Penny has received services through Monarch’s Lumberton Facility-Based Crisis (FBC) center and receives individual therapy services for post-traumatic stress disorder (PTSD) and depression through the Robeson Behavioral Health Outpatient Clinic from Senior Therapist Louvonda Townsend, MSW, LCSW.
Penny moved from Baltimore, Maryland, to Lumberton over four years ago to rekindle a former love, which ultimately did not work out. She had been pursuing recovery prior to moving to North Carolina and was living a sober life.
Her life, Penny confides, has been marked by a number of traumatic experiences that have affected her deeply.
Her drug habit began after her brother was murdered. She was married then with a 9-year-old son. Because of her addiction, her son went to live with her mother-in-law. During 10 years of active drug use, she shoplifted as a source of income, ended up serving time in jail and was homeless.
At the age of 35 years old, Penny realized she could not continue her current lifestyle and pursued recovery. When her son was 16 years old, he returned to live with her. At the age of 59, she is proud of maintaining over 24 years of sobriety.
Years into recovery, while living in Baltimore, Penny lost her son, his wife and two young granddaughters during a tragic house fire, before moving to North Carolina.
She recounts with tears in her eyes that she leaned on the support of others in her recovery network and continued to maintain her sobriety through the tragedy. Penny also experienced the traumatic deaths of her three brothers, as well as an alcoholic and abusive father.
Her therapist, Louvonda, has seen her gain back self-confidence and begin to enjoy the things that matter in her life, caring for her beloved mother, Margaret, who lives with her, and traveling. “She has a great inner strength and has a healthy support system. Penny is living her life on her own terms and loves to help others,” Louvonda describes.
She explains that once she experienced what recovery meant, there was no looking back.
“I never wanted to ever wake up sick again, ever,” she shares, adding that she began listening and taking advice from others pursuing recovery. She took suggestions that reinforced her journey to live drug-free. She went back to work and saved money.

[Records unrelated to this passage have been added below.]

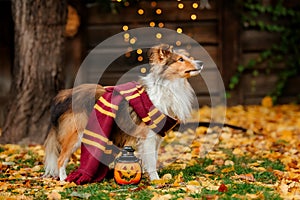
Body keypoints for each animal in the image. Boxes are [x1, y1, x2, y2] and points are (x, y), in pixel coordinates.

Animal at [44, 43, 204, 183]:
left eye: (187, 57)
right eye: (180, 59)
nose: (201, 62)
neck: (169, 86)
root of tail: (65, 95)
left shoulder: (157, 136)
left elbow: (153, 158)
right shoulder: (148, 136)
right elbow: (152, 161)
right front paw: (156, 180)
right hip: (76, 134)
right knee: (60, 159)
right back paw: (64, 180)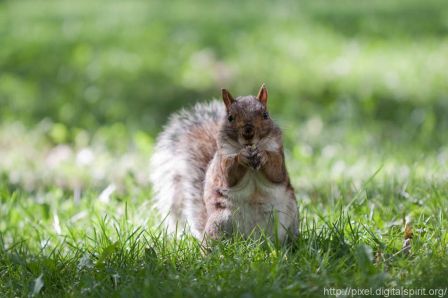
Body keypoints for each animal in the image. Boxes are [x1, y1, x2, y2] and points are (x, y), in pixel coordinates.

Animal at [150, 84, 298, 242]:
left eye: (265, 115)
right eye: (230, 117)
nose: (248, 132)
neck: (248, 147)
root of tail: (253, 239)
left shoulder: (278, 154)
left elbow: (276, 172)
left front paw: (262, 155)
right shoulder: (222, 161)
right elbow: (229, 174)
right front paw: (241, 157)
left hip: (291, 217)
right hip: (219, 222)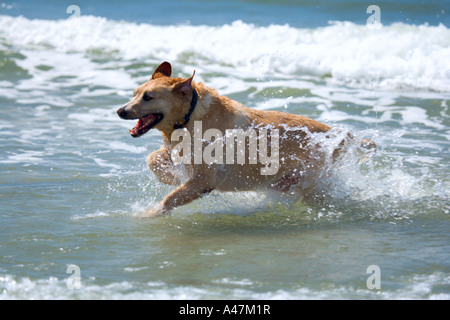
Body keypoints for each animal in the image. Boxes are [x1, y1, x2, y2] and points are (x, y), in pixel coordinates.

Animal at [117, 62, 376, 218]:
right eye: (134, 94)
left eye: (148, 97)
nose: (120, 110)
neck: (191, 116)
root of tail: (340, 135)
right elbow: (153, 159)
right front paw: (170, 176)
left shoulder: (204, 180)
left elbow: (171, 198)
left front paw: (150, 213)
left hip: (315, 182)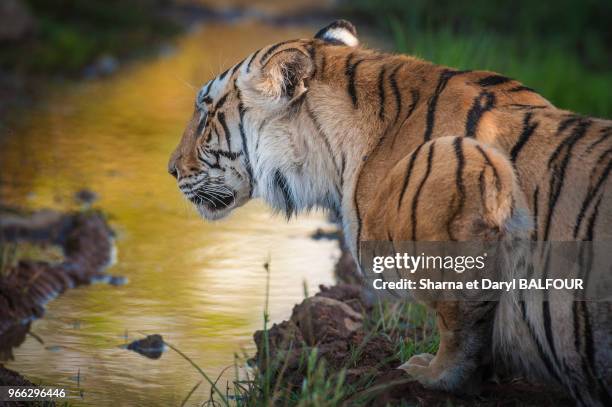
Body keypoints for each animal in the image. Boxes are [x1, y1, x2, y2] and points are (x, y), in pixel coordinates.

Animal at [167, 19, 612, 407]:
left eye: (206, 114)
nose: (170, 169)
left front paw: (435, 375)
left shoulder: (458, 179)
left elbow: (459, 322)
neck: (339, 160)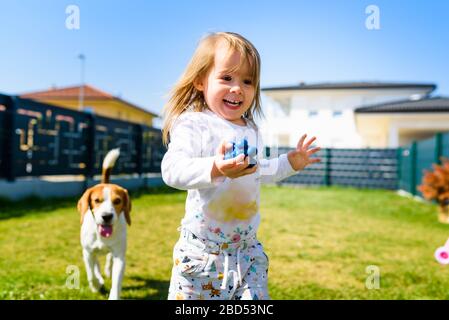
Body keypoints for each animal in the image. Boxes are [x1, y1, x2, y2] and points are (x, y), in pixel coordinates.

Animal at [76, 149, 130, 298]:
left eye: (117, 201)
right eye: (96, 200)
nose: (106, 216)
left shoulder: (120, 257)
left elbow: (116, 283)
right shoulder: (87, 252)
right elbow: (91, 274)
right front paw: (96, 285)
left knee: (109, 259)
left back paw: (107, 270)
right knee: (96, 266)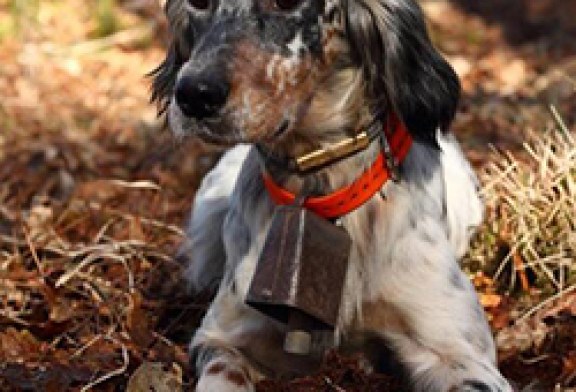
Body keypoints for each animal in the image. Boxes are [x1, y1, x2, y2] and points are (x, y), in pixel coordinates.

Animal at [151, 0, 510, 392]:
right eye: (198, 3)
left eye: (286, 4)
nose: (194, 95)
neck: (319, 192)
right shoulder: (223, 337)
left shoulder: (461, 356)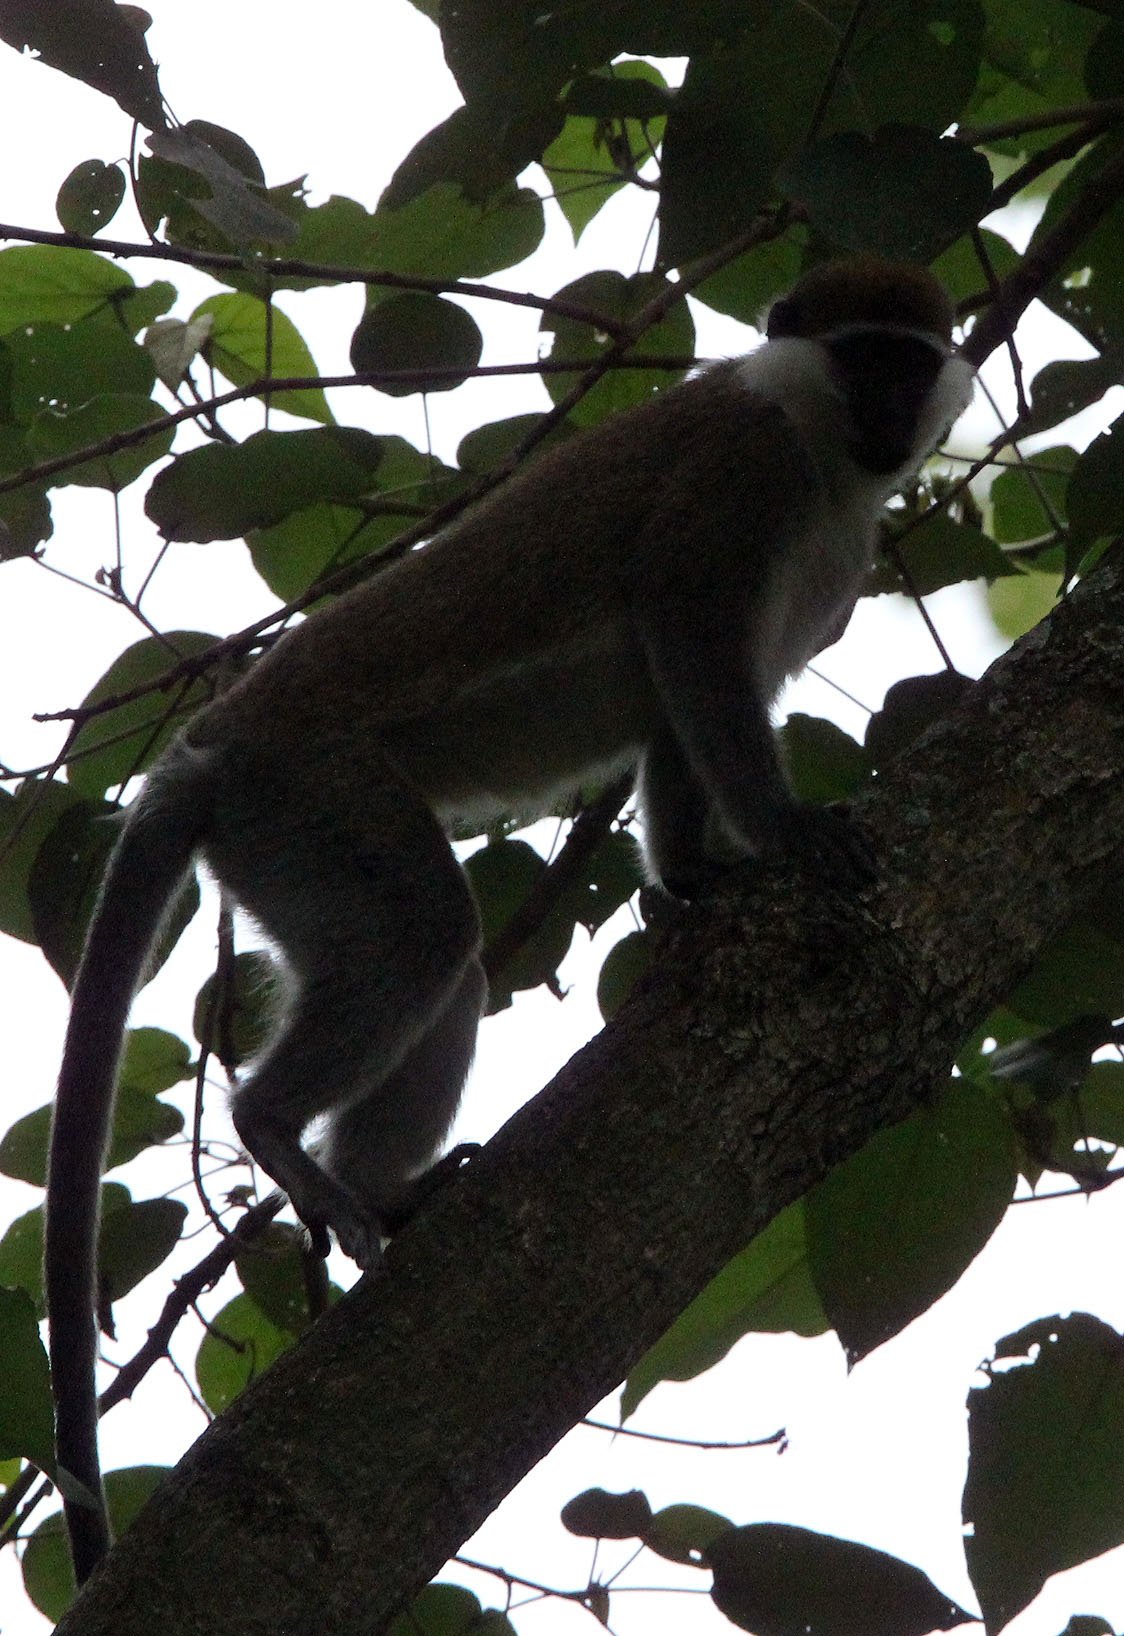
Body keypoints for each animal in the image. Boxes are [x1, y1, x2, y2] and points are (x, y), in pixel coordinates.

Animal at [45, 256, 974, 1580]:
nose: (894, 413)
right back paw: (278, 1131)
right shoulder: (732, 487)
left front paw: (693, 882)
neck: (814, 450)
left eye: (909, 359)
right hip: (312, 794)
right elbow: (692, 650)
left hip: (286, 843)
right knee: (424, 932)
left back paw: (383, 1189)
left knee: (448, 962)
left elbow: (675, 717)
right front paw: (786, 835)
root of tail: (209, 748)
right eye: (862, 356)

In January 2019, she turned to Monarch’s Lumberton FBC for support. Monarch’s Lumberton FBC services are two-fold: one that offers a non-hospital, medical detox program for individuals with substance use disorder (SUD) issues and, the second, that treats people experiencing a mental health crisis, at times in combination with an SUD.
Today, as a peer support specialist, she takes the life lessons she has learned and uses them to help others. She meditates to calm her mind. She turns negative thoughts into positive ones. Penny is grateful that the people she helps see hope in the support she provides.
She is grateful for Monarch being in her community, offering her hope, strengthening her recovery and supporting her mental health. “They gave me hope in a new town that I could trust someone from the very first meeting,” she says of Monarch services.
Serving as a PSS, Penny believes she is right where she needs to be. “That is my purpose. And that’s what I’m supposed to do. And that’s why I’ve gone through what I’ve gone through. I don’t wish I had another life,” she says. “That that was my road to go down because I am supposed to serve. I believe we’re all supposed to serve in some way.”
Penny spreads a message of hope to people who cross her path and she also has a supply of Monarch’s Mobile Crisis contact cards so that if someone does need or ask for help, she is ready.